THIS PROJECT IS PARTIALLY FUNDED BY LANA & JOE BATTS
$11,697 still needed for full funding
Black swifts are a bird species considered at highest risk of endangerment. They only nest near or behind waterfalls that persist throughout the year. Persistent waterfalls are those fed by melting snowfields and glaciers rather than just spring rains. If all of Glacier National Park’s glaciers melt because of climate change, will the black swifts still use these dried waterfall sites for nesting?
Black swifts are insectivores. Pesticide use, mismatches of insect hatches and a bird’s arrival on nesting grounds caused by climate change are also considered risks. Many of Glacier’s waterfalls support nesting black swifts, but without additional resources, few waterfalls are inspected each year because most require significant backcountry travel.

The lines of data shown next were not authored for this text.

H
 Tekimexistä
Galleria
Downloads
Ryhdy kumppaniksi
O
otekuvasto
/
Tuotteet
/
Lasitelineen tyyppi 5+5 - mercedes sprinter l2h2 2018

Currently, the park boasts nearly half (six) of all known nest sites in Montana. By locating additional nest sites, biologists can begin to monitor the colonies to ensure they are stable and do not require further protection.
This project would invest paid staff hours to train volunteers to complete the monitoring program work and experience the park in a close-up, intimate view near waterfalls. This volunteer work will provide an opportunity to those looking for more than just a backcountry adventure, while providing critical scientific data that will allow park leaders to make more informed management decisions.